Vladimir Putin, Batı basınında, Moskova'nın bu meseleye müdahil olmamasıyla ilgili yer alan eleştirilere ilişkin ise şöyle konuştu:
"Daha fazlasını yapmamızı kim söylüyor? Neyi yapmamız gerekiyor? Askeri operasyon yapmamız mı isteniliyor? Zaten Rusya, kendisine tehdit oluşturanlara karşı askeri operasyon yürütüyor. Biz İran'ın barışçıl nükleere sahip olma hakkını savunuyoruz. Bunu sözle değil, somut eylemlerle yapıyoruz. İran'da Buşehr Nükleer Enerji Santrali'ni inşa ettik. İki nükleer santralin daha inşa edilmesi için anlaşma yaptık. İran ile etrafındaki zorluklara ve tehlikeye rağmen, bu yöndeki çalışmaları sürdürüyoruz. Personelimizi oradan tahliye etmiyoruz."

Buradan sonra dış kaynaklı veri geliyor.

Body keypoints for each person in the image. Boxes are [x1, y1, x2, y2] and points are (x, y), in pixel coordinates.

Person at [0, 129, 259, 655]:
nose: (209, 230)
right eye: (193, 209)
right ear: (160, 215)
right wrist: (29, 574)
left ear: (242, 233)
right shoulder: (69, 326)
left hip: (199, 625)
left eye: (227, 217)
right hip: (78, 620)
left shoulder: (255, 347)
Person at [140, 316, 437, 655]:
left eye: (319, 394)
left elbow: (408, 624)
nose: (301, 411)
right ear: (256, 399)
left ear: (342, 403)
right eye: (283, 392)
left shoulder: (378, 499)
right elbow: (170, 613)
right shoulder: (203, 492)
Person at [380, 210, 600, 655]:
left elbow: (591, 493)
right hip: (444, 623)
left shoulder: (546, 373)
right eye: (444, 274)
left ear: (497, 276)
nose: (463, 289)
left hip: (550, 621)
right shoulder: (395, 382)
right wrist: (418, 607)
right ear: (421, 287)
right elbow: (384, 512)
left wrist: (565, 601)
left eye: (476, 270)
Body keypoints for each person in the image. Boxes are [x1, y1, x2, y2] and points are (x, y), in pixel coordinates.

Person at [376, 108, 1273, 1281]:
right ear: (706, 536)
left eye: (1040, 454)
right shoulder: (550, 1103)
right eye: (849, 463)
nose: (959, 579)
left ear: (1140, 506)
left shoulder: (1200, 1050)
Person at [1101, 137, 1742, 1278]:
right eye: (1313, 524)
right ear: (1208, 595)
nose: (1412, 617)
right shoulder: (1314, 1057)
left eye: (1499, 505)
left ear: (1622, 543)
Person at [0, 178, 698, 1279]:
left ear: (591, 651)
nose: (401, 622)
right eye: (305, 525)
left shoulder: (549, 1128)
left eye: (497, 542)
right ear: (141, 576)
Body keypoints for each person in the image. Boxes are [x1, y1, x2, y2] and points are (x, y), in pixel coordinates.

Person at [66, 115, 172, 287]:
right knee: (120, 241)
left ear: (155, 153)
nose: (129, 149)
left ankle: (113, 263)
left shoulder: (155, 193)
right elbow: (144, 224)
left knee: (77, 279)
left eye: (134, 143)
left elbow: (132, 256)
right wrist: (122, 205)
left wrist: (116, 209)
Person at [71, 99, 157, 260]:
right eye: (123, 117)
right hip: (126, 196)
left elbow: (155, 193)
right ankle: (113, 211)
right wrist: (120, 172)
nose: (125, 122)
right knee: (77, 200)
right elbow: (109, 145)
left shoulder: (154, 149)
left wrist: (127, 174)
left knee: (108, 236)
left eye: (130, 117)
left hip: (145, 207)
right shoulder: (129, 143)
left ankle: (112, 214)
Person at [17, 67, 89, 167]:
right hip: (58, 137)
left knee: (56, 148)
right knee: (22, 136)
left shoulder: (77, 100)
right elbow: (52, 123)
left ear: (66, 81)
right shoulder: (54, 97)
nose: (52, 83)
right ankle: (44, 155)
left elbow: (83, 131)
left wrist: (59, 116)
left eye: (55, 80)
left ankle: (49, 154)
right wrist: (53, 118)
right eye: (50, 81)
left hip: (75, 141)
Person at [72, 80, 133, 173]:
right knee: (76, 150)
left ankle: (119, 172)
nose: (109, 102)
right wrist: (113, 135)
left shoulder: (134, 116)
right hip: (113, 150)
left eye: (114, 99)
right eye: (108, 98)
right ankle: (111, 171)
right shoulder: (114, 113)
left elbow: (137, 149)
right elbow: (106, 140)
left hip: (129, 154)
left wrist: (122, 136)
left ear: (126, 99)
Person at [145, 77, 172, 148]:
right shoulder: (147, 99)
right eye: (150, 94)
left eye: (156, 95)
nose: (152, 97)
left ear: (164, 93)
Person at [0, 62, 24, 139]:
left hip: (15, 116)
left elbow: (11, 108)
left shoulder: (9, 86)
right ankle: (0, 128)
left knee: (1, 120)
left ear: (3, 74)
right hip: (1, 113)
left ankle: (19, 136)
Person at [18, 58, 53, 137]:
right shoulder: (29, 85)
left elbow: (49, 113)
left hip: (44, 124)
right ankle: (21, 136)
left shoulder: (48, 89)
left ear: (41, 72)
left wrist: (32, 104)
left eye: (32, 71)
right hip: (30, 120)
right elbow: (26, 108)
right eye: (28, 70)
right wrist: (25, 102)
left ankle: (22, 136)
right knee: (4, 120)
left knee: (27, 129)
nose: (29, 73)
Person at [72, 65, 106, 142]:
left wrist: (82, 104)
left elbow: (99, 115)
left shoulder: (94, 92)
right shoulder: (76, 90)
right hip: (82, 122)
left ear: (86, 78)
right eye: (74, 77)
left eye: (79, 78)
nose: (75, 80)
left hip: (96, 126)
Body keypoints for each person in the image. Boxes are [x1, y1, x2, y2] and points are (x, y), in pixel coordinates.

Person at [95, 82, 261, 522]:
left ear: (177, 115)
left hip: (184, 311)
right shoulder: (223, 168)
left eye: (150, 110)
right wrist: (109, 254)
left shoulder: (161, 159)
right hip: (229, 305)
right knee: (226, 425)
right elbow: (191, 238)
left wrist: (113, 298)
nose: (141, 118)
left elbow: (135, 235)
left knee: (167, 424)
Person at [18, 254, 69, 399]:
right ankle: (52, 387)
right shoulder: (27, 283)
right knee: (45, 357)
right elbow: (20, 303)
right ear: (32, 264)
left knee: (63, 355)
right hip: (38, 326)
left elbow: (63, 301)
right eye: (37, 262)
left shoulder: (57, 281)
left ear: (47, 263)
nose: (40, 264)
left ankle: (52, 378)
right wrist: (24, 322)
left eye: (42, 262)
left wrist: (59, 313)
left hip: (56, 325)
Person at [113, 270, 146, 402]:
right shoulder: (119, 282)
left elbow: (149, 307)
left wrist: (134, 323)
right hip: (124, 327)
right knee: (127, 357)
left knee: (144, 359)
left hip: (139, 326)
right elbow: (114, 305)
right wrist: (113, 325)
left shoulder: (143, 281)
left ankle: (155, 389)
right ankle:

İsrail ve ABD ile temaslarında nükleer santraldeki Rus uzmanlarının güvenliğini dile getirdiğini kaydeden Putin, İsrail Başbakanı Binyamin Netanyahu'nun buna katıldığını, ABD Başkanı Donald Trump'ın taleplerin yerine getirileceğine dair söz verdiğini bildirerek, "Bu, İran'ı doğrudan desteklediğimiz anlamına geliyor." ifadesini kullandı.
İran'daki nükleer tesislerin etrafındaki durumun endişe verici olduğunu vurgulayan Putin, "Bunun nereye varabileceği konusunda endişeliyiz." dedi.
Putin, İsrail'e eski Sovyet Sosyalist Cumhuriyetler Birliğinden (SSCB) ve Rusya'dan göç eden yaklaşık 2 milyon kişinin yaşadığına dikkat çekerek, bugün İsrail'in Rusça konuşulan bir ülke haline geldiğini ve bunun Moskova tarafından dikkate alındığını ifade etti.
Putin, Arap ve İslam dünyasıyla dostane ilişkiler, stratejik ortaklıklar ve müttefiklik bağları kurduklarının altını çizdi.